Father's character plays an allegorical role in the novel, as he represents the traditional norms of late nineteenth century America. As such, he finds it difficult to come to terms with the changes he witnesses in the Progressive Era. His feelings of isolation and bewilderment reflect an attitude prevalent among many Americans at this point in history. The reader can often sense that he almost resents these changes in his family as well; such widespread resentment provided the impetus for much of the anti-immigration fervor in the United States. Doctorow provides the reader with some background information of Father's upbringing, essential to an understanding of his thoughts and actions, as well as his psychological makeup and his social views.

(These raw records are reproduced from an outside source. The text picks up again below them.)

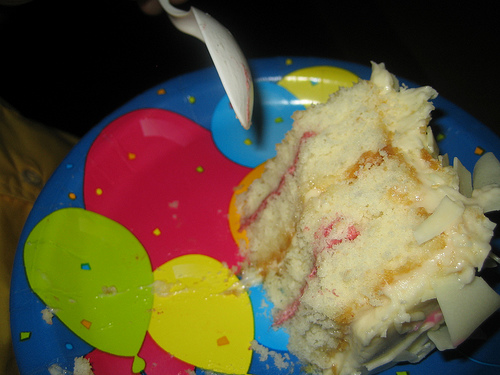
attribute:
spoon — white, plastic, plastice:
[158, 0, 255, 132]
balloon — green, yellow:
[24, 207, 153, 374]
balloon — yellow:
[147, 254, 254, 375]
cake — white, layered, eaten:
[238, 60, 497, 374]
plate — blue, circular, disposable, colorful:
[9, 58, 500, 375]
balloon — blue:
[211, 82, 306, 170]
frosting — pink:
[237, 130, 464, 349]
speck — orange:
[216, 335, 231, 346]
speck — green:
[20, 332, 31, 341]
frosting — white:
[329, 59, 496, 374]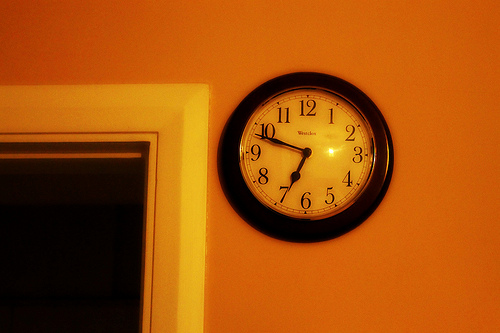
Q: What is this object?
A: Clock.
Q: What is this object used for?
A: To tell time.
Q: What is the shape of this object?
A: Circular.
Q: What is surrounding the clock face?
A: Black border.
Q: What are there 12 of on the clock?
A: Numbers.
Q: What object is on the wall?
A: Clock.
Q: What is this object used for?
A: To tell the time.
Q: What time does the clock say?
A: 6:48.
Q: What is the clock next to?
A: Doorway.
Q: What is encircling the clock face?
A: A black border.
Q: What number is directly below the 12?
A: 6.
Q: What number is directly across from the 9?
A: 3.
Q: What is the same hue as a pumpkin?
A: The wall.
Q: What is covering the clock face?
A: Glass.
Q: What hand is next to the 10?
A: Minute.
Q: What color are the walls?
A: Yellow.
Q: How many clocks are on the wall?
A: One.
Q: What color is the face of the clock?
A: White and black.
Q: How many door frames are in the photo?
A: One.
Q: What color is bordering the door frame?
A: White.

Although he had been born into an intellectual upper class East Coast family, his own father had squandered their family money as Father finished school and became independent. Doctorow writes, "His flamboyance had produced in his lonely son a personality that was cautious, sober, industrious and chronically unhappy." In addition, Father's interactions with Willie Conklin emphasize his rigid definitions of class, and his reactions to the baseball team, largely comprised of immigrants, exemplify stereotypes typical of many Americans at the turn of the century. When he attends the ballgame with his son, he can only compare these games, which have many immigrant players, to his own Harvard games twenty years earlier. Doctorow writes, "He was disturbed by his nostalgia. He'd always thought of himself as progressive." Emotionally, Father appears perpetually lost in his attempts to adjust to his changing environment, partly due to his lack of reception to these changes. Doctorow writes of Father, "the immigrant, as in every moment of his life, arriving eternally on the shore of his Self." Implicit in this passage is the narrator's observation that although Father clearly occupies a socio-economic position separate than that of the cast majority of immigrants, his emotional state resembles that of an immigrant. Because he never attains a profound self-knowledge, his social and economic status remain irrelevant, and he appears perpetually lost.